In object grasping experiments, some key performance of the proposed modular hand was tested. The maximum speed of the grasping motion was about 72.3°/s. The repeatability of the rotation was about 0.1°. The loading capacity was about 3 Kg.

4.3. Object Operation

Then a kinematic simulation was conducted to investigate multi-hand cooperative operation behavior. The simulation parameters are as follows, $l_1=41 \mathrm{mm}$, $l_2=30 \mathrm{mm}$, $l_3=22 \mathrm{mm}$, $l_4=28 \mathrm{mm}$, $l_5=62 \mathrm{mm}$, ${\theta }_{SF}={20}^{°}$, ${\theta }_B={20}^{°}$, ${\theta }_{r,1}={\theta }_{l,2}={90}^{°}$, $H_x=10 \mathrm{mm}$ and $H_y=8.5 \mathrm{mm}$. In the simulation, we increased the angle offset ${\theta }_o$ from 0$°$ to 30$°$ gradually.

The trajectory of the object center $P_T$ is simulated and plotted in Figure 7a, where the abscissa and ordinate are $x$ and $y$ components of $P_T$ respectively. The arrow indicates the trend of movement. Multi-hand cooperative motion sequences are simulated and displayed in Figure 7d,e with different $H_x$, which were 10 mm and 35 mm, respectively. It can be observed from Figure 7a,d,e that the center of the object produces lateral and vertical displacement simultaneously as ${\theta }_o$ increases gradually. To characterize the correlation between ${\theta }_o$ and the lateral displacement of the object center, the simulated $P_{T,x}\left({\theta }_o\right)$ sequence was fitted into the first-order polynomial as:

$${\widehat{P}}_{T,x}\left({\theta }_o\right)=-0.9895{\theta }_o-0.276224$$

(16)

using the moving least square method with a maximum nonlinear fitting error of 1.37%. The simulated $P_{T,x}\left({\theta }_o\right)$ sequence and fitted ${\widehat{P}}_{T,x}\left({\theta }_o\right)$ are compared in Figure 7b. It can be observed that the two curves coincide well and $P_{T,x}\left({\theta }_o\right)$ have an approximate linearity.

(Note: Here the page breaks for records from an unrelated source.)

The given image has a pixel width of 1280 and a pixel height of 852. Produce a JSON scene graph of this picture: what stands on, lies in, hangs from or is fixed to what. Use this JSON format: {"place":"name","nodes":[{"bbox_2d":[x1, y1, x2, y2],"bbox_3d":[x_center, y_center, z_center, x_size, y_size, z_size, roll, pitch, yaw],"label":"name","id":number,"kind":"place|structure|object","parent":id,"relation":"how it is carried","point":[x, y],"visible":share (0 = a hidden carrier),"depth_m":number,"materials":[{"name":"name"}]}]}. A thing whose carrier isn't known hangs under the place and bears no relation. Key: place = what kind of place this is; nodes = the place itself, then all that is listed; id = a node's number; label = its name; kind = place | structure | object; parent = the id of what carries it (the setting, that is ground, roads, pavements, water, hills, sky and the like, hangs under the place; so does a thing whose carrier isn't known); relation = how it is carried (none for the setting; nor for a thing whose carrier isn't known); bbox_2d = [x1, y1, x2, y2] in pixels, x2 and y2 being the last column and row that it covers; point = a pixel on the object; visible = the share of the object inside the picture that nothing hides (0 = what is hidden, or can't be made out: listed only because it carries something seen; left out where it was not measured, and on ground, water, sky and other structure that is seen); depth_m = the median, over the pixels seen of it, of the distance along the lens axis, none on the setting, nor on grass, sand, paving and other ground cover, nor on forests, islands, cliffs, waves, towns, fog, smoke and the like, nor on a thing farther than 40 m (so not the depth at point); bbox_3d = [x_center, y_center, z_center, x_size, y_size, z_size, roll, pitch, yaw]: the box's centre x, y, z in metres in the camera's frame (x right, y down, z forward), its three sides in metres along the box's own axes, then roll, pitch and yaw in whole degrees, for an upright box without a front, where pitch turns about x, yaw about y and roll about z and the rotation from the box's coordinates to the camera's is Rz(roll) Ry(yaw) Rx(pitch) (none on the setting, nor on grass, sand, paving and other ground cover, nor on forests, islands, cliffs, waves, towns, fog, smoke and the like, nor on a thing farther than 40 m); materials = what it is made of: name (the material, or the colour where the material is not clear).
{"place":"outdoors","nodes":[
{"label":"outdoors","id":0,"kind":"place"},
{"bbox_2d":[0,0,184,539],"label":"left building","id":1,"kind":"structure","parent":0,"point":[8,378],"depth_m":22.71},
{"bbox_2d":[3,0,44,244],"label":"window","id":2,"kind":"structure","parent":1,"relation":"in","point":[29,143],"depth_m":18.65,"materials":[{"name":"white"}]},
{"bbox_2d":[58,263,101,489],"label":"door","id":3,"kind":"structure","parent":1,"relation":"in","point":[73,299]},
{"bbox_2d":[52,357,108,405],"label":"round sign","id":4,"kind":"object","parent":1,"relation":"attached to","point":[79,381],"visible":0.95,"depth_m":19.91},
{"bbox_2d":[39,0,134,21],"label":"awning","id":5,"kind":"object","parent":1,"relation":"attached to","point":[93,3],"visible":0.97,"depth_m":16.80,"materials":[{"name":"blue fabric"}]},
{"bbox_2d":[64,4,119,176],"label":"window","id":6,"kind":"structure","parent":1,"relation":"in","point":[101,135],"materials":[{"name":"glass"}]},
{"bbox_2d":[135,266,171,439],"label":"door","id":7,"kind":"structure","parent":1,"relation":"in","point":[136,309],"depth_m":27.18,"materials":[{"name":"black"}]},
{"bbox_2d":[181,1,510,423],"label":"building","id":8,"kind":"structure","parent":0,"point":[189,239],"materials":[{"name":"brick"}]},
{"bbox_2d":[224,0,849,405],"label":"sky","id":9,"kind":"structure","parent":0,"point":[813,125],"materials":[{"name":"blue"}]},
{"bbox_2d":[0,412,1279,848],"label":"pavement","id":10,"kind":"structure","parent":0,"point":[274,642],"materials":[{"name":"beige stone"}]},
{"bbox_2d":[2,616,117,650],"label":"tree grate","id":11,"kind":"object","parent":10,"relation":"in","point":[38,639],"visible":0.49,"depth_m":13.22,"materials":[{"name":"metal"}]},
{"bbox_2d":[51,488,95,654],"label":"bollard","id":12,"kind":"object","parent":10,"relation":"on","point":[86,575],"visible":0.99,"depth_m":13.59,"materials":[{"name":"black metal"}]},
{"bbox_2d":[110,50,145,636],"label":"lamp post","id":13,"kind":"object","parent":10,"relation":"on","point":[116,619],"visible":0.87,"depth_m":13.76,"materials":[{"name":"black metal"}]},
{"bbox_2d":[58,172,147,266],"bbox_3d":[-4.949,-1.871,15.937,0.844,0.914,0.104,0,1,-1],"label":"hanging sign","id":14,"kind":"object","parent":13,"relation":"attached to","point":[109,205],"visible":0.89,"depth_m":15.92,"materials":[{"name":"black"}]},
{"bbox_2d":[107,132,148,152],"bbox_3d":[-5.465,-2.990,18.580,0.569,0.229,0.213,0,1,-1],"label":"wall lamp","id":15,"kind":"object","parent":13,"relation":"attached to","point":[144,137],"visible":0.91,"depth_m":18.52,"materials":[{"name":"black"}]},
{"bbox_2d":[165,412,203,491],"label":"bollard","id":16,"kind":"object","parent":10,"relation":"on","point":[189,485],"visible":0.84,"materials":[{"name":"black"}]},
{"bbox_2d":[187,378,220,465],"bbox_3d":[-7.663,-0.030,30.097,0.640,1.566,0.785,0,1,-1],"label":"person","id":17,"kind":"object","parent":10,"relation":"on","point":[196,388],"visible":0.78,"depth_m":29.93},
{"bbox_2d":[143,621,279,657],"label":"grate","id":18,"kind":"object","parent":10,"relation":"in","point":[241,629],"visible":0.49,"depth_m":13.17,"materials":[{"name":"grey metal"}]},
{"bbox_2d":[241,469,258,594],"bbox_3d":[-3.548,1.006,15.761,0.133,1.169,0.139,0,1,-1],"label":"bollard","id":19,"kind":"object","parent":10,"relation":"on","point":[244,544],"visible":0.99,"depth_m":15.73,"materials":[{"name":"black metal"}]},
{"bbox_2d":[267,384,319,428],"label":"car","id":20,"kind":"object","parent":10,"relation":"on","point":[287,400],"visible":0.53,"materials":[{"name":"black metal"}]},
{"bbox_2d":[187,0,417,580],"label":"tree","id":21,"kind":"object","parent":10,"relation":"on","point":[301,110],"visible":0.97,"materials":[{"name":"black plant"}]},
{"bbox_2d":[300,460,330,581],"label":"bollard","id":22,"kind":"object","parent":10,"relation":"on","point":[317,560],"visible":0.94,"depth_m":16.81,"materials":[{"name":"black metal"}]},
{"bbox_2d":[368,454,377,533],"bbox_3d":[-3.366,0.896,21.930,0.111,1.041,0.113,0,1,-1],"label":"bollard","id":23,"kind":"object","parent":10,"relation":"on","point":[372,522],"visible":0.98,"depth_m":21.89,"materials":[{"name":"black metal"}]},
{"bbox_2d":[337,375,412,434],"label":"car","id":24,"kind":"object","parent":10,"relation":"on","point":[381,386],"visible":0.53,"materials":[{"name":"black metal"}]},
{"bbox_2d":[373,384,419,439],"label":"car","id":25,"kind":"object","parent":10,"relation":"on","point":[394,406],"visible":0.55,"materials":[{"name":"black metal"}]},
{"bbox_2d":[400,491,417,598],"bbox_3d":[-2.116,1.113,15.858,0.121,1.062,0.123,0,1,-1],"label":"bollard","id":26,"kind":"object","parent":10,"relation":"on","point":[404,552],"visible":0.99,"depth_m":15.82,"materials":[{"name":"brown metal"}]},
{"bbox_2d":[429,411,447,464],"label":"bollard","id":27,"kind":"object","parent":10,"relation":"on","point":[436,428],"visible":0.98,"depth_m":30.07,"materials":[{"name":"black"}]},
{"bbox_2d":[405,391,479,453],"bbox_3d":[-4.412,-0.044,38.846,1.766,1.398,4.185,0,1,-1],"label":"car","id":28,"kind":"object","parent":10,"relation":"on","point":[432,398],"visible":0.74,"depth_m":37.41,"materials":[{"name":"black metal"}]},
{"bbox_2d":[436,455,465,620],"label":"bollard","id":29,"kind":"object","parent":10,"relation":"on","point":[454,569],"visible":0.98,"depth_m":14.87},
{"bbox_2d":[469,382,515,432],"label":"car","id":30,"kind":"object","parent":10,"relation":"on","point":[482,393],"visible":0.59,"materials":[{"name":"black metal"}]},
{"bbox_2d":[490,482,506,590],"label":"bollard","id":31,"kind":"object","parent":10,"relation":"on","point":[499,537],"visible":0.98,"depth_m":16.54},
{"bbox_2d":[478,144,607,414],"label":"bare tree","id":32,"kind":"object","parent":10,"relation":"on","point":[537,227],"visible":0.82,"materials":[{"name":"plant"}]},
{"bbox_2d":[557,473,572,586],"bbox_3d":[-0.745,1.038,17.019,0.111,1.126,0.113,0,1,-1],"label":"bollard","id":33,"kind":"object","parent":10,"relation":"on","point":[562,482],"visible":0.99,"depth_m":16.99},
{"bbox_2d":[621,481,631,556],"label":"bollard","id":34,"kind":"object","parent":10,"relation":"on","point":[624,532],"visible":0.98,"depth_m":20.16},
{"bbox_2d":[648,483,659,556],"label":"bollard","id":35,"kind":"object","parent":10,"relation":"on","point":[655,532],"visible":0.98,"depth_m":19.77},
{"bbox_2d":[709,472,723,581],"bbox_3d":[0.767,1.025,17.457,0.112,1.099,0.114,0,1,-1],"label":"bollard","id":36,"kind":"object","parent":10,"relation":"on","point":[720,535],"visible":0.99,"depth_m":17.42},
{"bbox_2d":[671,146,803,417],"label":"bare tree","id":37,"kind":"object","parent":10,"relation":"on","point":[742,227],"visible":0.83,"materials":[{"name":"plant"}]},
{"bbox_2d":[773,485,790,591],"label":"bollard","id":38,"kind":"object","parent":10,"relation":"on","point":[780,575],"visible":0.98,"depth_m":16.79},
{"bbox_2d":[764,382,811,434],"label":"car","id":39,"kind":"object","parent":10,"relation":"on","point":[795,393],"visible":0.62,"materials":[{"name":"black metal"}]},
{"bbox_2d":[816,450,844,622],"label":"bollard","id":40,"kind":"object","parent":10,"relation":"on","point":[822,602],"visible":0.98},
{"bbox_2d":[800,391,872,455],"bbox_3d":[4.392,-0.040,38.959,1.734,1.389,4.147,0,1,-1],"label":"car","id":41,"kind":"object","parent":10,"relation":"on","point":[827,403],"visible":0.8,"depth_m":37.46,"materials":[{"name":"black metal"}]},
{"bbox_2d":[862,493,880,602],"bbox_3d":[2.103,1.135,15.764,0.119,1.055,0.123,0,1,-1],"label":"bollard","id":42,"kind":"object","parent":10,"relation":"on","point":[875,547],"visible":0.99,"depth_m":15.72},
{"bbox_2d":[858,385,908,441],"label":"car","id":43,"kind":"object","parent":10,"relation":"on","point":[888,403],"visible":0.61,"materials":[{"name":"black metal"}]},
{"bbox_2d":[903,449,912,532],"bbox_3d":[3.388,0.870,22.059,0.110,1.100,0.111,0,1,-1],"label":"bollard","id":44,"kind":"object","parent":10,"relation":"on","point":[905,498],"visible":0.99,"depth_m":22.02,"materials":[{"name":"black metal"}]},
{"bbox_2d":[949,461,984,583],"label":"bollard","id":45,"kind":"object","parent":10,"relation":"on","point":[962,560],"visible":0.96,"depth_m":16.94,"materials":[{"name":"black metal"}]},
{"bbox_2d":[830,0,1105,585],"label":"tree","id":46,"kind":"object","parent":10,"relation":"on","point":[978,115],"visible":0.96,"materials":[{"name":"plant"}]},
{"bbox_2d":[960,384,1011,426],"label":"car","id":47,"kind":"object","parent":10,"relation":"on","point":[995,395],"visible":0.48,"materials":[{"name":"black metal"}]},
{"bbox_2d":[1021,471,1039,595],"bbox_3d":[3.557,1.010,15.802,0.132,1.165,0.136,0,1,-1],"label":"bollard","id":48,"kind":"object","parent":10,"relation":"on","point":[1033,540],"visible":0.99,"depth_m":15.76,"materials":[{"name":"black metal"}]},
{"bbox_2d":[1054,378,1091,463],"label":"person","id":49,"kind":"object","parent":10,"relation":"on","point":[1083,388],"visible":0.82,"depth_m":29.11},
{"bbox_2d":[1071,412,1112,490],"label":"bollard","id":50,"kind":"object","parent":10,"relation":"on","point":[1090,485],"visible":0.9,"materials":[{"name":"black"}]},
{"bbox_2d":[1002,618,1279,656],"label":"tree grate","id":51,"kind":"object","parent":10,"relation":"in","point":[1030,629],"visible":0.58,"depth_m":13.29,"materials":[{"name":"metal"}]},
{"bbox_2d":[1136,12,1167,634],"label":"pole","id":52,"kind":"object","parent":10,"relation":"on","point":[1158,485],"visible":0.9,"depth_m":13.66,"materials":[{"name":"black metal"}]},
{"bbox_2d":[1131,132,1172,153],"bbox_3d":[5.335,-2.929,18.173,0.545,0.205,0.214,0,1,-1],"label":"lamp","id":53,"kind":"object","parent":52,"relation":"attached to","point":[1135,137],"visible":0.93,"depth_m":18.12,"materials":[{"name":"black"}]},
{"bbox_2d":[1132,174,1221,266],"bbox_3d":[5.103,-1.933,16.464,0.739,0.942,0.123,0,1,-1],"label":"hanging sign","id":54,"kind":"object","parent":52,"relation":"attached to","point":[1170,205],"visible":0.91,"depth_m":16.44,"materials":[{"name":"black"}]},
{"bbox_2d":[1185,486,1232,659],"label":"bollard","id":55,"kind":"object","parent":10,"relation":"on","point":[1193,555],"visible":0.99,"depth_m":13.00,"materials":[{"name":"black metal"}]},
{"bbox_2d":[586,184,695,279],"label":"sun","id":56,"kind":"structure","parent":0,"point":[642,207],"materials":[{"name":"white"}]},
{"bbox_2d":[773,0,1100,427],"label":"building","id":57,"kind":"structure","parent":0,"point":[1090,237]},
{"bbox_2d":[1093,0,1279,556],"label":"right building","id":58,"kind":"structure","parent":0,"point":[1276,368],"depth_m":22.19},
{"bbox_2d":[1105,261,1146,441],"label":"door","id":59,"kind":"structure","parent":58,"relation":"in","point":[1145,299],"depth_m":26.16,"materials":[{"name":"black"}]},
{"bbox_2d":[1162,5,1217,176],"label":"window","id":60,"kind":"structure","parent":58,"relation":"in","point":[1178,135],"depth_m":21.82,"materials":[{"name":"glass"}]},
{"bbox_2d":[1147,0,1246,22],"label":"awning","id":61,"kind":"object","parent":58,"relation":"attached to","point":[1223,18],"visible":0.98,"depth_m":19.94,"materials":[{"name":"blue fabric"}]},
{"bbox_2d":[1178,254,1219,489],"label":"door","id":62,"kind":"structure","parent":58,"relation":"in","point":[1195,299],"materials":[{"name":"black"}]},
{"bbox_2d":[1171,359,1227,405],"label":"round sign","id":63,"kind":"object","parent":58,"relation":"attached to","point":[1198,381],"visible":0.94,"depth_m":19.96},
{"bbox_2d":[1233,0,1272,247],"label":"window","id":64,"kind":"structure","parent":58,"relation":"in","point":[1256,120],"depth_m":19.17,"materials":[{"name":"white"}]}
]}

Then the multi-hand cooperative operation function was investigated experimentally by grasping and operating a ball using the double-hand end-effector. In the test, we repeatedly varied the $q_o$ in the range of −30$°$ to 30$°$ linearly. Some movement sequences are presented in Figure 8. It could be observed that the object grasping during the operating process was stable. In fact, the object operation stability was indicated by the vertical distance between the two grasping surfaces $d_v$. For a certain object grasping, the grasping strength increase as $d_v$ decreases. By contrast, the contact between the grasping surfaces and the object becomes loose as $d_v$ increases. In Figure 7c, a $d_v$ with respect to ${\theta }_o$ corresponding to a $H_x$ = 10 mm is plotted. It can be observed that the initial vertical distance between the two grasping surfaces is about 16 mm when ${\theta }_o$ = 0. As the finger angle offset ${\theta }_o$ increases gradually to 30$°$, $d_v$ decreases to 9.5 mm approximately. This means that during the operation of the object, the two-finger sets clamp the object tighter and guarantee the stability of the object grasping and operation.

5. Conclusions

In the present article, we presented a 1-DOF modular robotic hand inspired by a human two-arm cooperative handling strategy, with the aim of achieving flexible applications in robotic object grasping.

Based on the presented modular hand, two robotic end-effectors (double-hand and quadruple-hand) were developed just using some segments of standard aluminum frames and some connecting bases with a very simple structure to demonstrate the feasibility of the modular hand. The above design permits the fast-grasping range adjustment of the robotic end-effector to meet different grasping requirements.

Some grasping tests were performed with a demonstrated double-hand end-effector to verify the grasping effectiveness of the presented modular hand. In object grasping experiments, some key performances of the proposed modular hand were tested. The maximum speed of the grasping motion was about 72.3$°/\mathrm{s}$. The repeatability of the rotation was about 0.1$°$. The loading capacity was about 3 Kg.

A kinematic model of a modular hand has been developed and validated experimentally, which could provide support for the simulation and the subsequent design of a robotic gripper.